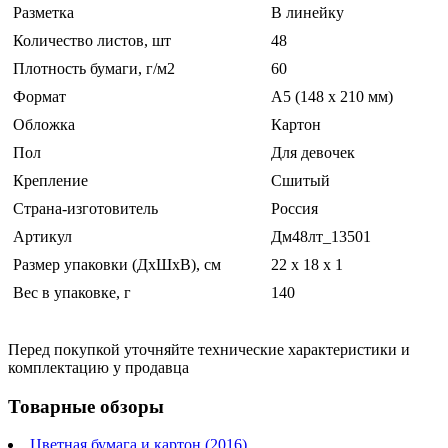
Разметка
В линейку
Количество листов, шт
48
Плотность бумаги, г/м2
60
Формат
A5 (148 x 210 мм)
Обложка
Картон
Пол
Для девочек
Крепление
Сшитый
Страна-изготовитель
Россия
Артикул
Дм48лт_13501
Размер упаковки (ДхШхВ), см
22 x 18 x 1
Вес в упаковке, г
140
Перед покупкой уточняйте технические характеристики и
комплектацию у продавца
Товарные обзоры
Цветная бумага и картон (2016)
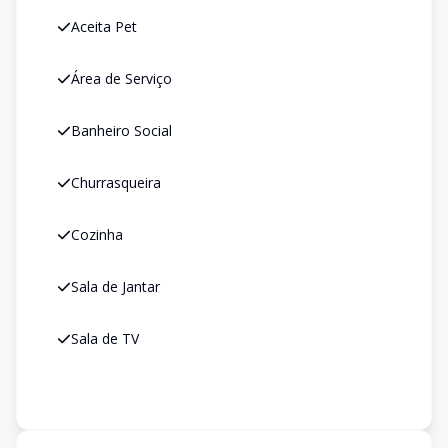
Aceita Pet
Área de Serviço
Banheiro Social
Churrasqueira
Cozinha
Sala de Jantar
Sala de TV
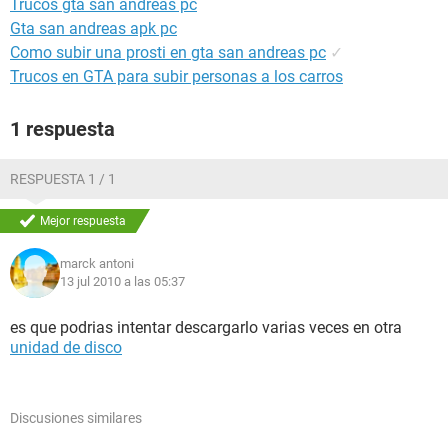
Trucos gta san andreas pc
Gta san andreas apk pc
Como subir una prosti en gta san andreas pc
✓
Trucos en GTA para subir personas a los carros
1 respuesta
RESPUESTA 1 / 1
Mejor respuesta
marck antoni
13 jul 2010 a las 05:37
es que podrias intentar descargarlo varias veces en otra
unidad de disco
Discusiones similares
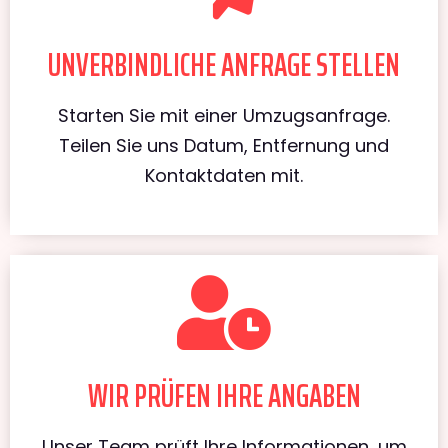
UNVERBINDLICHE ANFRAGE STELLEN
Starten Sie mit einer Umzugsanfrage.
Teilen Sie uns Datum, Entfernung und
Kontaktdaten mit.
WIR PRÜFEN IHRE ANGABEN
Unser Team prüft Ihre Informationen, um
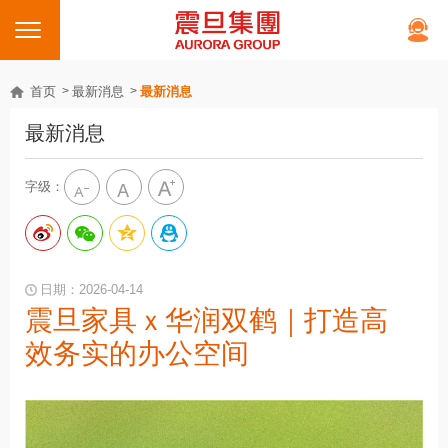
首页
最新消息
最新消息
最新消息
字级：
日期：2026-04-14
震旦家具ｘ华润双鹤｜打造高
效务实的办公空间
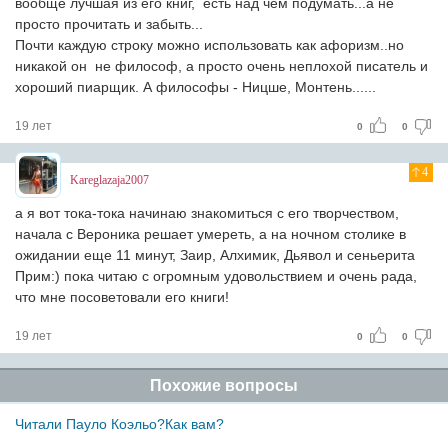
вообще лучшая из его книг, есть над чем подумать...а не
просто прочитать и забыть...
Почти каждую строку можно использовать как афоризм..но
никакой он не философ, а просто очень неплохой писатель и
хороший пиарщик. А философы - Ницше, Монтень......
19 лет
0
0
4
Kareglazaja2007
а я вот тока-тока начинаю знакомиться с его творчеством,
начала с Вероника решает умереть, а на ночном столике в
ожидании еще 11 минут, Заир, Алхимик, Дьявол и сеньерита
Прим:) пока читаю с огромным удовольствием и oчень рада,
что мне посоветовали его книги!
19 лет
0
0
Похожие вопросы
Читали Пауло Коэльо?Как вам?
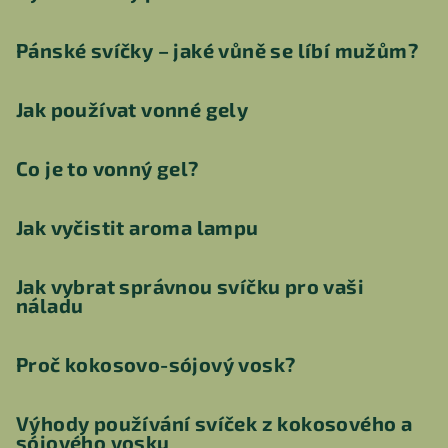
Pánské svíčky – jaké vůně se líbí mužům?
Jak používat vonné gely
Co je to vonný gel?
Jak vyčistit aroma lampu
Jak vybrat správnou svíčku pro vaši
náladu
Proč kokosovo-sójový vosk?
Výhody používání svíček z kokosového a
sójového vosku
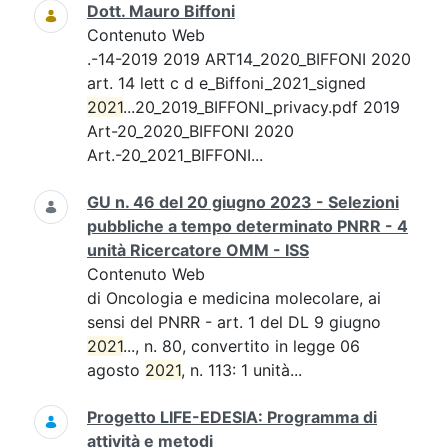
Dott. Mauro Biffoni
Contenuto Web
.-14-2019 2019 ART14_2020_BIFFONI 2020
art. 14 lett c d e_Biffoni_2021_signed
2021
...20_2019_BIFFONI_privacy.pdf 2019
Art-20_2020_BIFFONI 2020
Art.-20_2021_BIFFONI...
GU n. 46 del 20 giugno 2023 - Selezioni
pubbliche a tempo determinato PNRR - 4
unità Ricercatore OMM - ISS
Contenuto Web
di Oncologia e medicina molecolare, ai
sensi del PNRR - art. 1 del DL 9 giugno
2021
..., n. 80, convertito in legge 06
agosto
2021
, n. 113: 1 unità...
Progetto LIFE-EDESIA: Programma di
attività e metodi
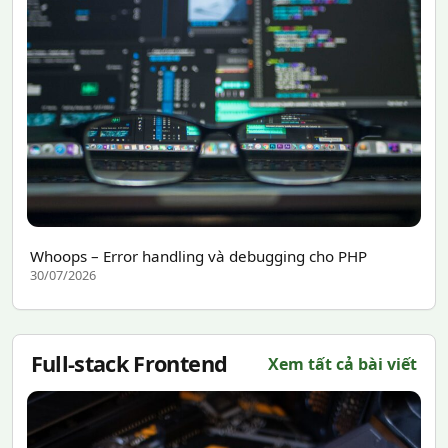
Whoops – Error handling và debugging cho PHP
30/07/2026
Full-stack Frontend
Xem tất cả bài viết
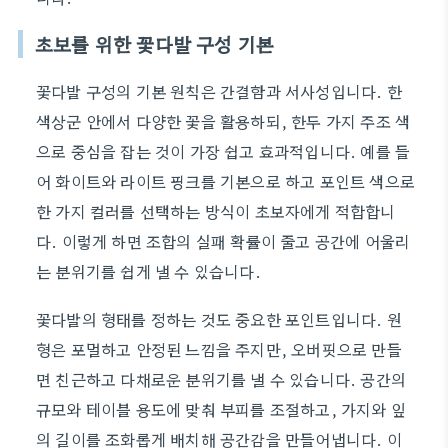
초보를 위한 꽃다발 구성 기본
꽃다발 구성의 기본 원칙은 간결함과 서사성입니다. 한
색상군 안에서 다양한 꽃을 활용하되, 한두 가지 주조 색
으로 중심을 잡는 것이 가장 쉽고 효과적입니다. 예를 들
어 화이트와 라이트 핑크를 기본으로 하고 포인트 색으로
한 가지 컬러를 선택하는 방식이 초보자에게 적합합니
다. 이렇게 하면 조합의 실패 확률이 줄고 공간에 어울리
는 분위기를 쉽게 낼 수 있습니다.
꽃다발의 형태를 정하는 것도 중요한 포인트입니다. 원
형은 포멀하고 안정된 느낌을 주지만, 오버핏으로 만들
면 친근하고 다채로운 분위기를 낼 수 있습니다. 공간의
규모와 테이블 용도에 맞춰 부피를 조절하고, 가지와 잎
의 길이를 조화롭게 배치해 공간감을 만들어냅니다. 이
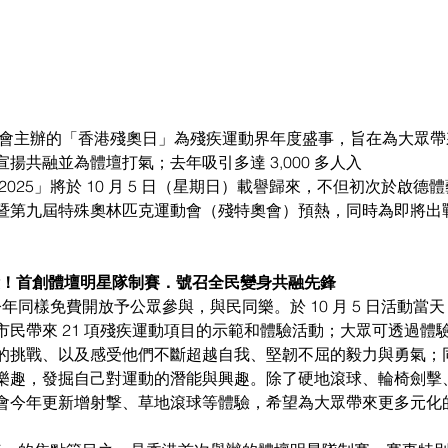
委會主辦的「香港殘奧日」為殘疾運動界年度盛事，旨在為大眾
揚共融並為體壇打氣；去年吸引多達 3,000 多人入
2025」將於 10 月 5 日（星期日）載譽歸來，不但初次於啟德
暨第九屆特殊奧林匹克運動會（殘特奧會）預熱，同時為即將出
體驗！首創體壇明星隊制賽．號召全民變身共融先鋒
」今年同樣免費開放予公眾參與，與民同樂。於 10 月 5 日活動當
市民帶來 21 項殘疾運動項目的示範和體驗活動；大眾可透過體
的挑戰、以及感受他們不斷超越自我、堅韌不屈的毅力與勇氣；
樂趣，發掘自己對運動的潛能與興趣。除了硬地滾球、輪椅劍擊
會今年更新增射撃、草地滾球等體驗，希望為大眾帶來更多元化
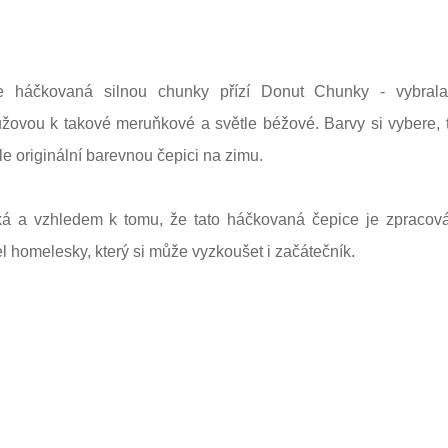
je háčkovaná silnou chunky přízí Donut Chunky - vybral
ůžovou k takové meruňkové a světle béžové. Barvy si vybere, 
hle originální barevnou čepici na zimu.
ká a v
zhledem k tomu, že tato háčkovaná čepice je zpracov
el homelesky, který si může vyzkoušet i začátečník.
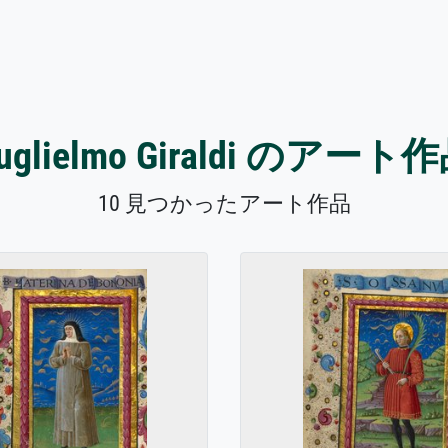
uglielmo Giraldi のアート
10 見つかったアート作品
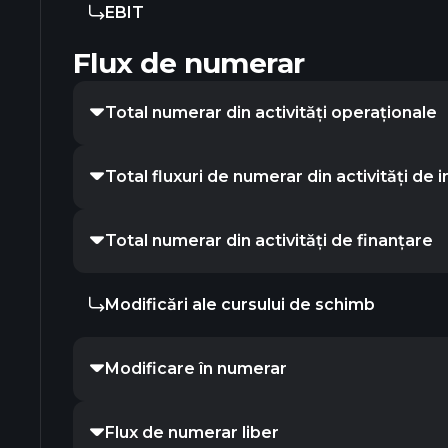
EBIT
Flux de numerar
Total numerar din activități operaționale
Total fluxuri de numerar din activități de in
Total numerar din activități de finanțare
Modificări ale cursului de schimb
Modificare în numerar
Flux de numerar liber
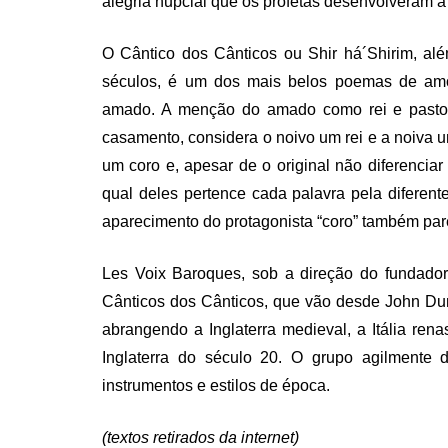
alegria nupcial que os profetas desenvolveram a 
O Cântico dos Cânticos ou Shir há´Shirim, al
séculos, é um dos mais belos poemas de amo
amado. A menção do amado como rei e pastor 
casamento, considera o noivo um rei e a noiva u
um coro e, apesar de o original não diferenciar
qual deles pertence cada palavra pela diferen
aparecimento do protagonista “coro” também par
Les Voix Baroques, sob a direção do fundador
Cânticos dos Cânticos, que vão desde John Dun
abrangendo a Inglaterra medieval, a Itália re
Inglaterra do século 20. O grupo agilmente
instrumentos e estilos de época.
(textos retirados da internet)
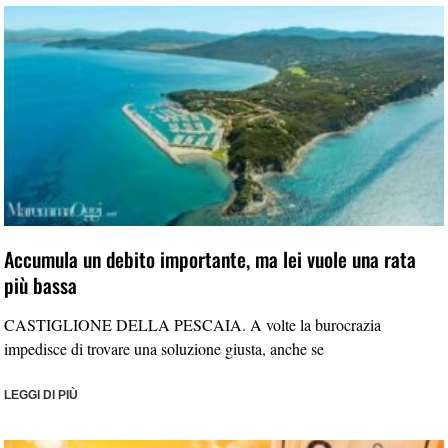
Accumula un debito importante, ma lei vuole una rata
più bassa
CASTIGLIONE DELLA PESCAIA. A volte la burocrazia
impedisce di trovare una soluzione giusta, anche se
LEGGI DI PIÙ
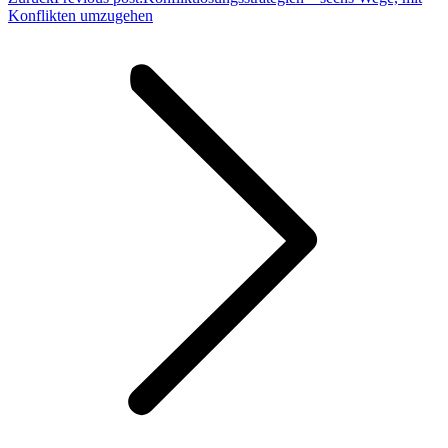
Konflikten umzugehen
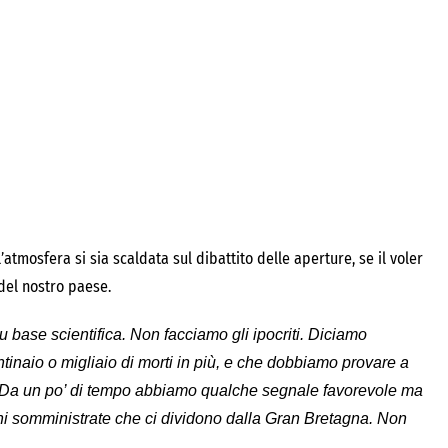
’atmosfera si sia scaldata sul dibattito delle aperture, se il voler
 del nostro paese.
 su base scientifica. Non facciamo gli ipocriti. Diciamo
tinaio o migliaio di morti in più, e che dobbiamo provare a
ì. Da un po’ di tempo abbiamo qualche segnale favorevole ma
i somministrate che ci dividono dalla Gran Bretagna. Non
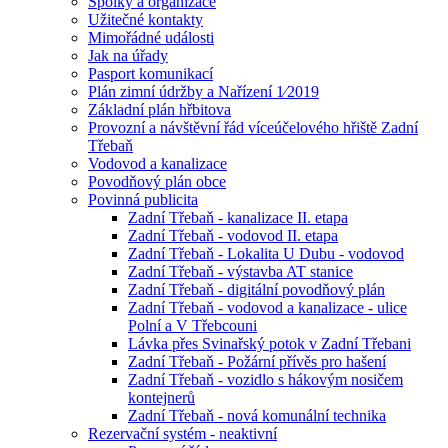
Spolky a organizace
Užitečné kontakty
Mimořádné události
Jak na úřady
Pasport komunikací
Plán zimní údržby a Nařízení 1⁄2019
Základní plán hřbitova
Provozní a návštěvní řád víceúčelového hřiště Zadní
Třebaň
Vodovod a kanalizace
Povodňový plán obce
Povinná publicita
Zadní Třebaň - kanalizace II. etapa
Zadní Třebaň - vodovod II. etapa
Zadní Třebaň - Lokalita U Dubu - vodovod
Zadní Třebaň - výstavba AT stanice
Zadní Třebaň - digitální povodňový plán
Zadní Třebaň - vodovod a kanalizace - ulice
Polní a V Třebcouni
Lávka přes Svinařský potok v Zadní Třebani
Zadní Třebaň - Požární přívěs pro hašení
Zadní Třebaň - vozidlo s hákovým nosičem
kontejnerů
Zadní Třebaň - nová komunální technika
Rezervační systém - neaktivní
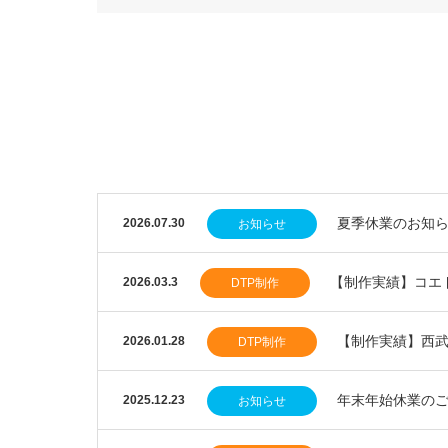
夏季休業のお知
2026.07.30
お知らせ
【制作実績】コエ
2026.03.3
DTP制作
【制作実績】西
2026.01.28
DTP制作
年末年始休業の
2025.12.23
お知らせ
*-*-*
== Assignment ==
Using the material above, transcribe exactly the lines from the one holding "es que podrias" to the one holding "никакой он не", both ends kept. Do not carry over any pictures.

== Response for this exercise ==
es que podrias intentar descargarlo varias veces en otra
unidad de disco
Discusiones similares
UNVERBINDLICHE ANFRAGE STELLEN
Starten Sie mit einer Umzugsanfrage.
Teilen Sie uns Datum, Entfernung und
Kontaktdaten mit.
WIR PRÜFEN IHRE ANGABEN
Unser Team prüft Ihre Informationen, um
首页
最新消息
最新消息
最新消息
字级：
日期：2026-04-14
震旦家具ｘ华润双鹤｜打造高
效务实的办公空间
вообще лучшая из его книг, есть над чем подумать...а не
просто прочитать и забыть...
Почти каждую строку можно использовать как афоризм..но
никакой он не философ, а просто очень неплохой писатель и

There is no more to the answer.